TRY IT :: Look for the string "lines" in the material below. Copy every line where you find it.

===== EXERCISE DATA =====

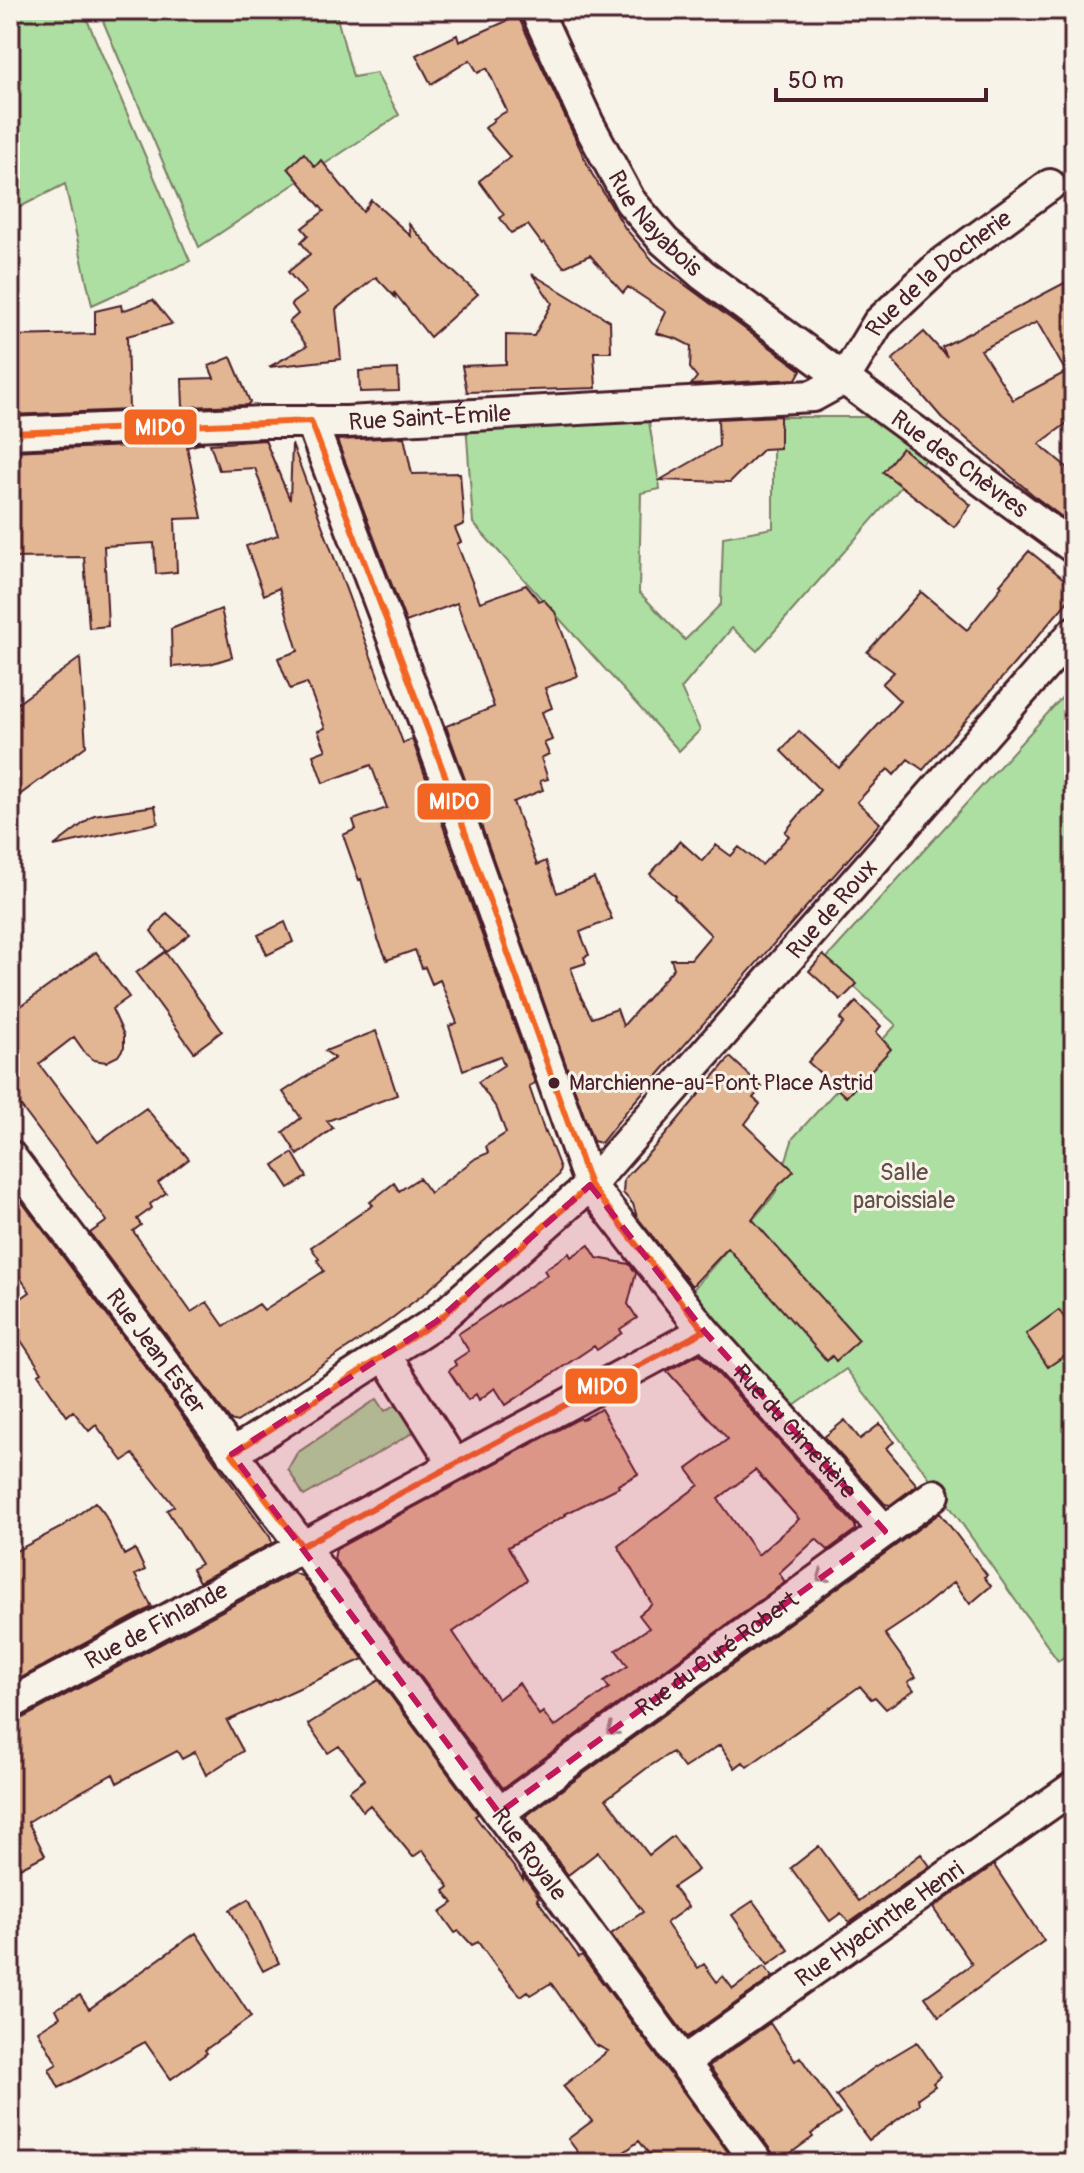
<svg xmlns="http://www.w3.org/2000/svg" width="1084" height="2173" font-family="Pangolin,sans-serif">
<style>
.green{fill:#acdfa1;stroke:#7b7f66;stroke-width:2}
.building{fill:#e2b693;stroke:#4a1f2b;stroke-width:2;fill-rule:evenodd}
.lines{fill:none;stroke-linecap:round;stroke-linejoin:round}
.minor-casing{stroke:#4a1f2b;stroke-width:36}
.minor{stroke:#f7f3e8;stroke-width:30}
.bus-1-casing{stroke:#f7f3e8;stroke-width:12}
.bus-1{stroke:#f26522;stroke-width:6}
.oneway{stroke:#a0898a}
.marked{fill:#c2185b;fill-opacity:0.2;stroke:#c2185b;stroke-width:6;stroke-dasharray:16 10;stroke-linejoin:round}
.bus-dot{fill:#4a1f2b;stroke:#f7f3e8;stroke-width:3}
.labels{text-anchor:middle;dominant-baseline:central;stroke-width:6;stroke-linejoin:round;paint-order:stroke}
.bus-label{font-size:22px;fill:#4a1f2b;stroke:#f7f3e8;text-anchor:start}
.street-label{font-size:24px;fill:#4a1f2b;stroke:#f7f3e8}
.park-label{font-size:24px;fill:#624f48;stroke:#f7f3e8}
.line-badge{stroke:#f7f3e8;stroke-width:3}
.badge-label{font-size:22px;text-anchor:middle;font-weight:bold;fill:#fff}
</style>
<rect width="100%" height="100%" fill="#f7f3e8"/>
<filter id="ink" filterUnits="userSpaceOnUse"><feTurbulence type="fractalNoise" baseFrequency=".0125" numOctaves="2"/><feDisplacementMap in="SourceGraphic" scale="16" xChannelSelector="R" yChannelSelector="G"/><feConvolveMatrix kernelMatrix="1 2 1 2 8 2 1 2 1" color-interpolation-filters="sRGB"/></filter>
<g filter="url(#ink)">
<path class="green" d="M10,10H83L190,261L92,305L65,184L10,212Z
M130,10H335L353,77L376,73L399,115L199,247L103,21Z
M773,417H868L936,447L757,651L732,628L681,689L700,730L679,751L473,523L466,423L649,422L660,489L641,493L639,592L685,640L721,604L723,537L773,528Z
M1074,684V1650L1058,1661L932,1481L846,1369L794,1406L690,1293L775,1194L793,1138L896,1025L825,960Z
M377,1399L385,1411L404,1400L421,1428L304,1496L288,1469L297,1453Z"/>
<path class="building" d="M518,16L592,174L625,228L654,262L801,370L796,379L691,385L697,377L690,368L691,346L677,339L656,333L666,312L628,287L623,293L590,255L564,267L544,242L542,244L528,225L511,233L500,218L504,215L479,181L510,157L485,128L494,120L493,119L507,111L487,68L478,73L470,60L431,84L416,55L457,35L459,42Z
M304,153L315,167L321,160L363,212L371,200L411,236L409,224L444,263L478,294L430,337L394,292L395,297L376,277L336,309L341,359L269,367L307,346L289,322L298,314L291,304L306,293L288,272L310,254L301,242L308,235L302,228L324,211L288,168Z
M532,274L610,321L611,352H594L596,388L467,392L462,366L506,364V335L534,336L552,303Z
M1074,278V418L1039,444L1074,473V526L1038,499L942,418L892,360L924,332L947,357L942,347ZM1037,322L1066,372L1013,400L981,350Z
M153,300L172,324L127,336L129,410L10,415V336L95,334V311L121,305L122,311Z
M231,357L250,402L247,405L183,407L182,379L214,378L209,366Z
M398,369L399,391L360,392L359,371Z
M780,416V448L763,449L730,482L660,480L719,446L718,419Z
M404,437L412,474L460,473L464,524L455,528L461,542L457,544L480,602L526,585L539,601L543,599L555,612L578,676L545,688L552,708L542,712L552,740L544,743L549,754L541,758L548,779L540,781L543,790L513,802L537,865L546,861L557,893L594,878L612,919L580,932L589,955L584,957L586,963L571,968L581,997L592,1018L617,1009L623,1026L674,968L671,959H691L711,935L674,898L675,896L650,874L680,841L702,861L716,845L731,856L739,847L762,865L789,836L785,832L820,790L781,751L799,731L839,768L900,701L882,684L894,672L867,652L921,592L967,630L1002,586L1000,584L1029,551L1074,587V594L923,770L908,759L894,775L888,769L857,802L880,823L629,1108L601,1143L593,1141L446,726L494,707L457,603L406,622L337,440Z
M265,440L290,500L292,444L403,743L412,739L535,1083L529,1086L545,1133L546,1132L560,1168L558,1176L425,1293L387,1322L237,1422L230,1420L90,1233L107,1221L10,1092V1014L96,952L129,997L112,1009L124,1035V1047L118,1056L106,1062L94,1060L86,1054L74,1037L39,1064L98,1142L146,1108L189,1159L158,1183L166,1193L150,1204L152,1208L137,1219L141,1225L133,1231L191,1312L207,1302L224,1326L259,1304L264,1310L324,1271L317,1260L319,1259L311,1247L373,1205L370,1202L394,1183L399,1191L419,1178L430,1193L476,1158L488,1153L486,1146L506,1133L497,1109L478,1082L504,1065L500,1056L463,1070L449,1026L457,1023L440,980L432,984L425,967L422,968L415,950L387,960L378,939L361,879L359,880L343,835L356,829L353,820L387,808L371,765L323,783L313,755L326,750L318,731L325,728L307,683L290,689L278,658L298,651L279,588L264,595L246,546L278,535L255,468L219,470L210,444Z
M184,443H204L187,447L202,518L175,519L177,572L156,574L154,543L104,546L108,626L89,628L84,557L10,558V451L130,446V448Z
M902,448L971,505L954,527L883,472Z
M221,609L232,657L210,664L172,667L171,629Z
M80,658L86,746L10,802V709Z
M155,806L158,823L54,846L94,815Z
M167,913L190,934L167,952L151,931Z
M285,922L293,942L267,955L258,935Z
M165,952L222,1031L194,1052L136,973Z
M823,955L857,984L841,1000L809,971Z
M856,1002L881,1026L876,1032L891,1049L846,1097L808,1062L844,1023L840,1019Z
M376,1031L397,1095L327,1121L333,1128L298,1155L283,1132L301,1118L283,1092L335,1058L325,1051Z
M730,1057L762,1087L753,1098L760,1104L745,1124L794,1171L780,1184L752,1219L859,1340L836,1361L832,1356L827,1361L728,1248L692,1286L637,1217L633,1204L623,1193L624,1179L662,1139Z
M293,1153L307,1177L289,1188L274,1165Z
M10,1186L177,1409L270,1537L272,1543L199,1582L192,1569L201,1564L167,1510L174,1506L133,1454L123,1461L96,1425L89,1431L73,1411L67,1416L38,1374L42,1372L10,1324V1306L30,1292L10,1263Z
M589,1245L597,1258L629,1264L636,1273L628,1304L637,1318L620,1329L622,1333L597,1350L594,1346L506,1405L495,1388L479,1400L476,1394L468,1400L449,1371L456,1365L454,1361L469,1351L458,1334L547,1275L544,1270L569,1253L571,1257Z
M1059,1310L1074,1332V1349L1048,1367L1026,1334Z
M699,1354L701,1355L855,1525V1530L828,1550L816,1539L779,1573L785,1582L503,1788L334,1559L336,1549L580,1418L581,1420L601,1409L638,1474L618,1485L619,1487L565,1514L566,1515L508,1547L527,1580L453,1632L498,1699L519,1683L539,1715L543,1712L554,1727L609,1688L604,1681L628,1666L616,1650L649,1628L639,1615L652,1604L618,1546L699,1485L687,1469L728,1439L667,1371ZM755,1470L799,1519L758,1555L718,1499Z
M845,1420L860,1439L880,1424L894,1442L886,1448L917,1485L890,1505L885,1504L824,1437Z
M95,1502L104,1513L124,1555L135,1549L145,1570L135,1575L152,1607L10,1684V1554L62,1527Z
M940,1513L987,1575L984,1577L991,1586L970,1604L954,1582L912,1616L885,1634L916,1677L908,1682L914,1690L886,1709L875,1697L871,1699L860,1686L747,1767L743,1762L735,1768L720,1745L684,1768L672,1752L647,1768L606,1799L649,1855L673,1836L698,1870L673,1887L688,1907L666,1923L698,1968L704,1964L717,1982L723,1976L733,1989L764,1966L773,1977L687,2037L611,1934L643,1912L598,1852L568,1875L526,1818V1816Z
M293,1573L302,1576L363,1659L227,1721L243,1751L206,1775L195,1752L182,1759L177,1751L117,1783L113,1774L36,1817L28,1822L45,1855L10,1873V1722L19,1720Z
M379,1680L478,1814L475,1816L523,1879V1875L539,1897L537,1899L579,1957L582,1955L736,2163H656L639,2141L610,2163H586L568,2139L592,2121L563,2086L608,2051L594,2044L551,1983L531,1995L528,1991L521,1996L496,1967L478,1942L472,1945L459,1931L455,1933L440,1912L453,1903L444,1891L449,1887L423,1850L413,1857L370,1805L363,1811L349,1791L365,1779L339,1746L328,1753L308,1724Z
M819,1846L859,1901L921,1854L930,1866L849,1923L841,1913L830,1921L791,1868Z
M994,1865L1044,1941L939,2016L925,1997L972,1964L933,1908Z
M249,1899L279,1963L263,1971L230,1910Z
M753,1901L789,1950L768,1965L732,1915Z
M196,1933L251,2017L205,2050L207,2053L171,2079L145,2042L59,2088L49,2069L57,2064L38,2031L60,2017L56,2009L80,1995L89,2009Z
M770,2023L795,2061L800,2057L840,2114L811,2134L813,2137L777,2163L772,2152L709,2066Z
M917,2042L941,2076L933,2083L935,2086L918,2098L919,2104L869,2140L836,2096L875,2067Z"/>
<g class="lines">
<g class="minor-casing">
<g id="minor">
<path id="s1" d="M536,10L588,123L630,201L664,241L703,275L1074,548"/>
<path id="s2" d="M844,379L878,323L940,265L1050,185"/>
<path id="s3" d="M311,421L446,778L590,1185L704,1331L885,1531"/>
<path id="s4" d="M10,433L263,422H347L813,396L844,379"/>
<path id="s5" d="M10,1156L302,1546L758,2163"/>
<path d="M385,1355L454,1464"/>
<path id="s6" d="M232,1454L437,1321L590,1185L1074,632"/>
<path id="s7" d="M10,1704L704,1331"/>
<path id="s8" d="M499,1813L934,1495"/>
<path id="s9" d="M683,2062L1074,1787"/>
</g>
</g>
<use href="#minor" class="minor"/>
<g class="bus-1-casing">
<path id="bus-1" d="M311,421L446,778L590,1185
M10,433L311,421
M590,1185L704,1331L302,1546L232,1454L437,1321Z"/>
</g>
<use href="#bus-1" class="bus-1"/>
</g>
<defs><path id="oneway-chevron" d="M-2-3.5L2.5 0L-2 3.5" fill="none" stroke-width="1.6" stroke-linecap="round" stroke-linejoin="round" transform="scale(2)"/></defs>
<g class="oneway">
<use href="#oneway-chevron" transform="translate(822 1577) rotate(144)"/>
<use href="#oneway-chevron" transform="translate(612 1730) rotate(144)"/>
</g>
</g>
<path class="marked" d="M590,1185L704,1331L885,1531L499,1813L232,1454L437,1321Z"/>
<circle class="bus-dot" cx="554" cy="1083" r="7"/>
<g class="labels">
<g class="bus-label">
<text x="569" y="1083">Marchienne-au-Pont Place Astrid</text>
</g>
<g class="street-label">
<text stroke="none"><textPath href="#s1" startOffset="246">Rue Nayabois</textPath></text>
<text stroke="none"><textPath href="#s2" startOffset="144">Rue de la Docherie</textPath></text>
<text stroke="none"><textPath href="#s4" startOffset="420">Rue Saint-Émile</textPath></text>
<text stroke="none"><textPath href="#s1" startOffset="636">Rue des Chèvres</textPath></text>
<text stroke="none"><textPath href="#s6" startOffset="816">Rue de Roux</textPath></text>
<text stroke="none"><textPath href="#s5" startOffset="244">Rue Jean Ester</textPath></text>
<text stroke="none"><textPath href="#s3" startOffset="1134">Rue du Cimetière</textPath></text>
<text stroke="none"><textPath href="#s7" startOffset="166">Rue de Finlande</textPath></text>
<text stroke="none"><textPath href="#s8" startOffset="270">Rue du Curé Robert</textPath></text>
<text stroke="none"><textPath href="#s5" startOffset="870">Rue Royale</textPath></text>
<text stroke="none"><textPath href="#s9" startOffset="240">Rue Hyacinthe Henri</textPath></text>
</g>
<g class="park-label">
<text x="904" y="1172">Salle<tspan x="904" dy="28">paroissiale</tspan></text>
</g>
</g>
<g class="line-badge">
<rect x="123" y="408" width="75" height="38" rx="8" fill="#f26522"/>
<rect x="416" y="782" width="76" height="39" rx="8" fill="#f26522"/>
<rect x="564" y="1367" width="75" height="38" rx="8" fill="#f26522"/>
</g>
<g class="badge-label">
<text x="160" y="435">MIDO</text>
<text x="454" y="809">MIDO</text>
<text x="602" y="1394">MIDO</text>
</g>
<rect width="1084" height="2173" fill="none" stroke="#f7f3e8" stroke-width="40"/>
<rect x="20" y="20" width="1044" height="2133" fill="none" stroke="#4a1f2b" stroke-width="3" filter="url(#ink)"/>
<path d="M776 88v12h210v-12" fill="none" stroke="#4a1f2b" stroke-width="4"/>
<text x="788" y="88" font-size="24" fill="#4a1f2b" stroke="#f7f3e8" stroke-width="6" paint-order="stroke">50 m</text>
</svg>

=====

TASK OUTPUT ::
.lines{fill:none;stroke-linecap:round;stroke-linejoin:round}
<g class="lines">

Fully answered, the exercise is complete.